Planning for the garden actually began two years ago with a phone call, according to executive director Michelle Conklin. In about 2016 the Botanical Gardens hosted a traveling Frida’s Garden, and it was transformative for the garden, she said.

“When that went away, I really thought it would never happen again,” she said. “The universe told us otherwise when I got a call from Naples (Florida) Botanical Garden who asked if we were interested in purchasing their Frida Kahlo exhibit.”

Conklin was very interested and determined to give that garden a home and not just any home.

“I really wanted to create a permanent home for this garden,” Conklin said. “Our proximity to Mexico, our cultural and diverse community, the fact that we have, I think, the country’s only barrio gardens and that it was going to be housed in this central part in the heart of our garden just made perfect sense.”

Perla Labarthe is the director of Casa Azul in Mexico City. She came for the opening of Frida’s Garden.

“For us, it’s a great opportunity to do this project in collaboration with the botanical garden because this is a way to stretch the blue walls of the blue house in Mexico City,” she said. “I think it’s a way to show a little bit of Frida outside Mexico City and I think it’s a way to connect with audiences in other places.”

Staff began taking out the previous garden in March and opened this new exhibit to the public on Saturday, Oct. 11. During that time staff and contractors replaced the electrical and hydro infrastructure. They replaced walkways and poured cement for the patio and artist’s studio portions. They planted, replanted and relocated cactus. They laid mulch, built and painted. 

Farrell-Wortman’s favorite part of the garden?

“It’s partly just because of where I am as a plant guy, I really love this little pond area,” he said. He also loves the Sonoran spider lily planted nearby, which has blooms that look a bit like a big spider. In the wild the species can be found around riparian zones in the Sonoran Desert.

Farrell-Wortman said what he hopes is for visitors to take a journey with him in the garden. 

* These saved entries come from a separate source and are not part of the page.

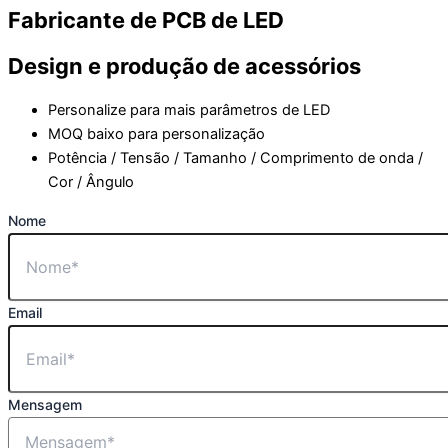
Fabricante de PCB de LED
Design e produção de acessórios
Personalize para mais parâmetros de LED
MOQ baixo para personalização
Potência / Tensão / Tamanho / Comprimento de onda /
Cor / Ângulo
Nome
Email
Mensagem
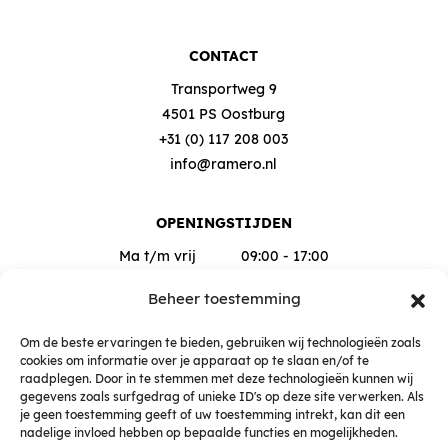
CONTACT
Transportweg 9
4501 PS Oostburg
+31 (0) 117 208 003
info@ramero.nl
OPENINGSTIJDEN
Ma t/m vrij
09:00 - 17:00
Za
09:00 - 12:00
Beheer toestemming
Buiten deze tijden op afspraak
Om de beste ervaringen te bieden, gebruiken wij technologieën zoals
cookies om informatie over je apparaat op te slaan en/of te
raadplegen. Door in te stemmen met deze technologieën kunnen wij
gegevens zoals surfgedrag of unieke ID's op deze site verwerken. Als
je geen toestemming geeft of uw toestemming intrekt, kan dit een
nadelige invloed hebben op bepaalde functies en mogelijkheden.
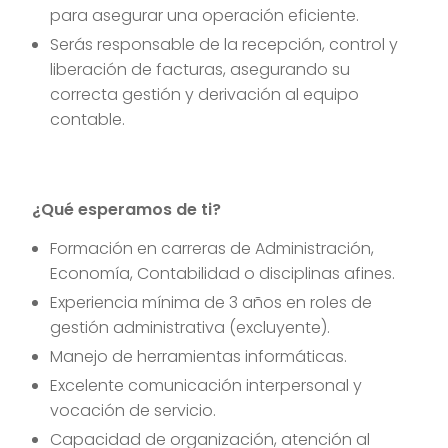
para asegurar una operación eficiente.
Serás responsable de la recepción, control y
liberación de facturas, asegurando su
correcta gestión y derivación al equipo
contable.
¿Qué esperamos de ti?
Formación en carreras de Administración,
Economía, Contabilidad o disciplinas afines.
Experiencia mínima de 3 años en roles de
gestión administrativa (excluyente).
Manejo de herramientas informáticas.
Excelente comunicación interpersonal y
vocación de servicio.
Capacidad de organización, atención al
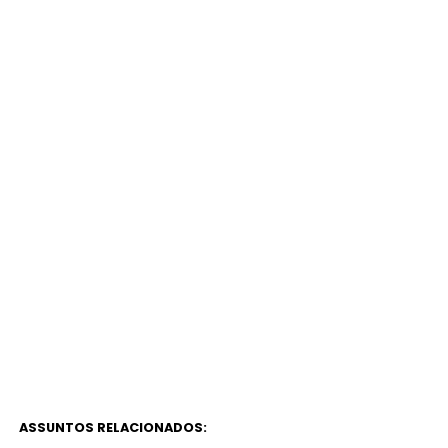
ASSUNTOS RELACIONADOS:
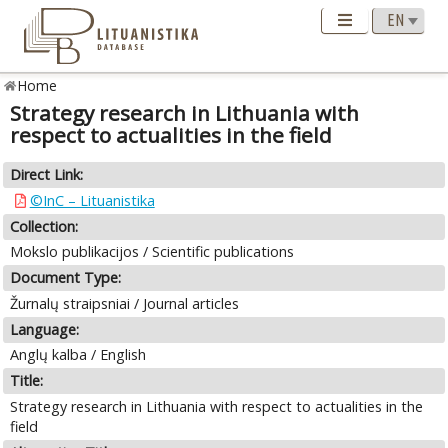
Home
Strategy research in Lithuania with
respect to actualities in the field
Direct Link:
©InC – Lituanistika
Collection:
Mokslo publikacijos / Scientific publications
Document Type:
Žurnalų straipsniai / Journal articles
Language:
Anglų kalba / English
Title:
Strategy research in Lithuania with respect to actualities in the
field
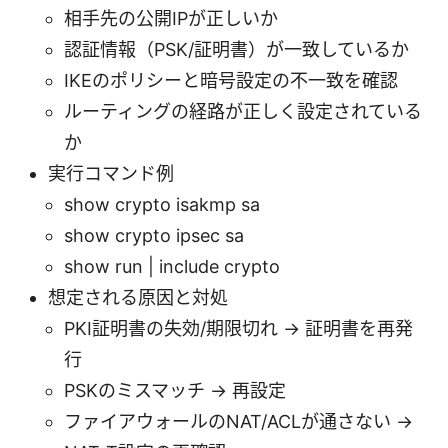
相手先の公開IPが正しいか
認証情報（PSK/証明書）が一致しているか
IKEのポリシーと暗号設定の不一致を確認
ルーティングの経路が正しく設定されている
か
実行コマンド例
show crypto isakmp sa
show crypto ipsec sa
show run | include crypto
想定される原因と対処
PKI証明書の失効/期限切れ → 証明書を再発
行
PSKのミスマッチ → 再設定
ファイアウォールのNAT/ACLが通さない →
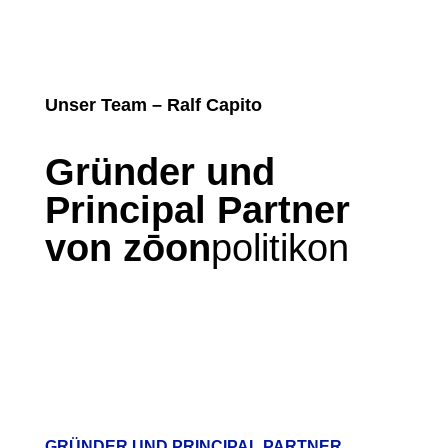
Unser Team – Ralf Capito
Gründer und
Principal Partner
von zōon
politikon
GRÜNDER UND PRINCIPAL PARTNER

“I want visitors to be transported to Mexico City,” he said. “That was our ideal with this space. So those folks who are from Mexico or have a real affinity for the space, I want them to feel at home in here and for those who have never been to Mexico, I want them to have a really good feeling about what to expect if they do go (to Casa Azul).”

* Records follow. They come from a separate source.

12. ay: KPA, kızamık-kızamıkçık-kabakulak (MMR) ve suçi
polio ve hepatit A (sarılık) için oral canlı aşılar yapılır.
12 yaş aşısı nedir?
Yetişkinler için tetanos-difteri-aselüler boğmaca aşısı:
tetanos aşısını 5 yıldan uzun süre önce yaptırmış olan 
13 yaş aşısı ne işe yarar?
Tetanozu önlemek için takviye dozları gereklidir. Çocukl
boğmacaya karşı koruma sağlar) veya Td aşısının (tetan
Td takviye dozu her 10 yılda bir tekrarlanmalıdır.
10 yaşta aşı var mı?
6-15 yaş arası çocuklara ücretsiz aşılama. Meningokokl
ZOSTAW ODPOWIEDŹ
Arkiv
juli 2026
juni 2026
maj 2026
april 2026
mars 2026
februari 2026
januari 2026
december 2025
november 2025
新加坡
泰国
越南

Next up for the garden, the annual Lights Up! A Festival of Illumination, opening Nov. 28. 

Tucson Botanical Gardens

WHEN: 8:30 a.m. to 4:30 p.m. daily, visit Butterfly Magic between 9:30 a.m. to 3 p.m. Closed on Thanksgiving, Christmas Eve and Christmas Day, WHERE: 2150 N. Alvernon Way

COST: adults/$19; students, seniors 62 and older and military/$15; and children 4 to 12/$10. Members, children of members and children younger than 4 are all admitted free.